-- RECORDED DATA follows --

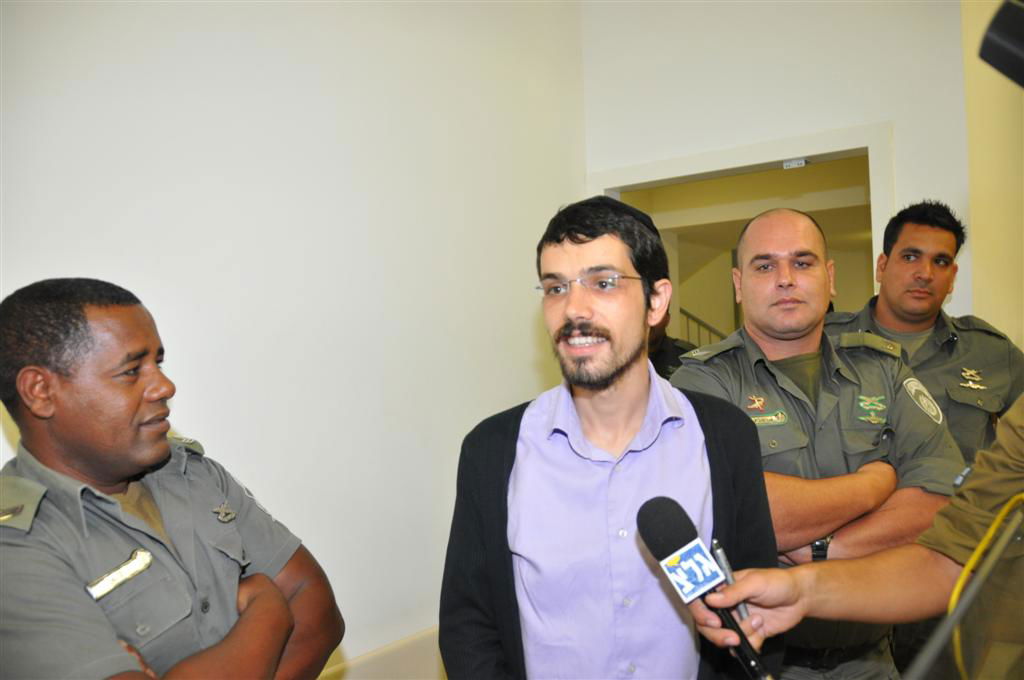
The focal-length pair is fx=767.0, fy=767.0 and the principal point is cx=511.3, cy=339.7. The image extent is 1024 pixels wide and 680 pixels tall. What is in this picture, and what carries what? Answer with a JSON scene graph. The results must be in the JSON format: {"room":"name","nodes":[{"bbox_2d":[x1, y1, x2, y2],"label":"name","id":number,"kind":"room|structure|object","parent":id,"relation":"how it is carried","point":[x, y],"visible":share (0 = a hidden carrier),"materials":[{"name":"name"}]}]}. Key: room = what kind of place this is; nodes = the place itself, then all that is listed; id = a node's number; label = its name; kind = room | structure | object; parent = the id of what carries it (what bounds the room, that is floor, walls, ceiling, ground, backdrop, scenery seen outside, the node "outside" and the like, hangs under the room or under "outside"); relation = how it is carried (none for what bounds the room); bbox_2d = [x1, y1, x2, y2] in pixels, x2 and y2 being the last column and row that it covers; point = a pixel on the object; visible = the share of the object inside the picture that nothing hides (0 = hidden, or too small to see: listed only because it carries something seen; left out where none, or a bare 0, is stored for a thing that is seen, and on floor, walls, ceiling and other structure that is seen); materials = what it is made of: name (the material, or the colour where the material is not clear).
{"room":"hallway","nodes":[
{"label":"hallway","id":0,"kind":"room"},
{"bbox_2d":[0,0,590,676],"label":"left wall","id":1,"kind":"structure","parent":0,"point":[101,270],"materials":[{"name":"white paint"}]},
{"bbox_2d":[317,625,444,679],"label":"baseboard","id":2,"kind":"structure","parent":1,"relation":"attached to","point":[423,635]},
{"bbox_2d":[578,0,971,328],"label":"back wall","id":3,"kind":"structure","parent":0,"point":[886,106],"materials":[{"name":"white paint"}]},
{"bbox_2d":[586,121,894,312],"label":"door frame","id":4,"kind":"structure","parent":3,"relation":"in","point":[732,159],"materials":[{"name":"white paint"}]},
{"bbox_2d":[782,158,808,168],"label":"door sensor","id":5,"kind":"object","parent":4,"relation":"attached to","point":[802,163],"visible":0.97,"materials":[{"name":"white metal"}]},
{"bbox_2d":[961,0,1023,357],"label":"right wall","id":6,"kind":"structure","parent":0,"point":[992,274],"materials":[{"name":"beige paint"}]},
{"bbox_2d":[978,0,1023,86],"label":"black object","id":7,"kind":"object","parent":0,"point":[1022,48],"visible":0.99,"materials":[{"name":"black"}]},
{"label":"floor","id":8,"kind":"structure","parent":0,"visible":0},
{"bbox_2d":[0,278,343,679],"label":"man","id":9,"kind":"object","parent":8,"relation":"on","point":[151,454],"visible":0.99},
{"bbox_2d":[85,548,154,599],"label":"name tag","id":10,"kind":"object","parent":9,"relation":"attached to","point":[113,583],"visible":0.91,"materials":[{"name":"metal"}]},
{"bbox_2d":[435,192,785,679],"label":"man","id":11,"kind":"object","parent":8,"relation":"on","point":[606,385],"visible":0.99},
{"bbox_2d":[671,204,965,679],"label":"man","id":12,"kind":"object","parent":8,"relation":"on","point":[782,288],"visible":0.79},
{"bbox_2d":[750,411,788,425],"label":"name tag","id":13,"kind":"object","parent":12,"relation":"attached to","point":[760,419],"visible":0.77,"materials":[{"name":"metal"}]},
{"bbox_2d":[686,396,1023,675],"label":"person","id":14,"kind":"object","parent":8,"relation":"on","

-- RECORDED DATA concluded --

=== EXERCISE ===
Copy out every entry above, character for character, excluding pictures.

=== WRITTEN ANSWER ===
The focal-length pair is fx=767.0, fy=767.0 and the principal point is cx=511.3, cy=339.7. The image extent is 1024 pixels wide and 680 pixels tall. What is in this picture, and what carries what? Answer with a JSON scene graph. The results must be in the JSON format: {"room":"name","nodes":[{"bbox_2d":[x1, y1, x2, y2],"label":"name","id":number,"kind":"room|structure|object","parent":id,"relation":"how it is carried","point":[x, y],"visible":share (0 = a hidden carrier),"materials":[{"name":"name"}]}]}. Key: room = what kind of place this is; nodes = the place itself, then all that is listed; id = a node's number; label = its name; kind = room | structure | object; parent = the id of what carries it (what bounds the room, that is floor, walls, ceiling, ground, backdrop, scenery seen outside, the node "outside" and the like, hangs under the room or under "outside"); relation = how it is carried (none for what bounds the room); bbox_2d = [x1, y1, x2, y2] in pixels, x2 and y2 being the last column and row that it covers; point = a pixel on the object; visible = the share of the object inside the picture that nothing hides (0 = hidden, or too small to see: listed only because it carries something seen; left out where none, or a bare 0, is stored for a thing that is seen, and on floor, walls, ceiling and other structure that is seen); materials = what it is made of: name (the material, or the colour where the material is not clear).
{"room":"hallway","nodes":[
{"label":"hallway","id":0,"kind":"room"},
{"bbox_2d":[0,0,590,676],"label":"left wall","id":1,"kind":"structure","parent":0,"point":[101,270],"materials":[{"name":"white paint"}]},
{"bbox_2d":[317,625,444,679],"label":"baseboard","id":2,"kind":"structure","parent":1,"relation":"attached to","point":[423,635]},
{"bbox_2d":[578,0,971,328],"label":"back wall","id":3,"kind":"structure","parent":0,"point":[886,106],"materials":[{"name":"white paint"}]},
{"bbox_2d":[586,121,894,312],"label":"door frame","id":4,"kind":"structure","parent":3,"relation":"in","point":[732,159],"materials":[{"name":"white paint"}]},
{"bbox_2d":[782,158,808,168],"label":"door sensor","id":5,"kind":"object","parent":4,"relation":"attached to","point":[802,163],"visible":0.97,"materials":[{"name":"white metal"}]},
{"bbox_2d":[961,0,1023,357],"label":"right wall","id":6,"kind":"structure","parent":0,"point":[992,274],"materials":[{"name":"beige paint"}]},
{"bbox_2d":[978,0,1023,86],"label":"black object","id":7,"kind":"object","parent":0,"point":[1022,48],"visible":0.99,"materials":[{"name":"black"}]},
{"label":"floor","id":8,"kind":"structure","parent":0,"visible":0},
{"bbox_2d":[0,278,343,679],"label":"man","id":9,"kind":"object","parent":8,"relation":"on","point":[151,454],"visible":0.99},
{"bbox_2d":[85,548,154,599],"label":"name tag","id":10,"kind":"object","parent":9,"relation":"attached to","point":[113,583],"visible":0.91,"materials":[{"name":"metal"}]},
{"bbox_2d":[435,192,785,679],"label":"man","id":11,"kind":"object","parent":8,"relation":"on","point":[606,385],"visible":0.99},
{"bbox_2d":[671,204,965,679],"label":"man","id":12,"kind":"object","parent":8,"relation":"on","point":[782,288],"visible":0.79},
{"bbox_2d":[750,411,788,425],"label":"name tag","id":13,"kind":"object","parent":12,"relation":"attached to","point":[760,419],"visible":0.77,"materials":[{"name":"metal"}]},
{"bbox_2d":[686,396,1023,675],"label":"person","id":14,"kind":"object","parent":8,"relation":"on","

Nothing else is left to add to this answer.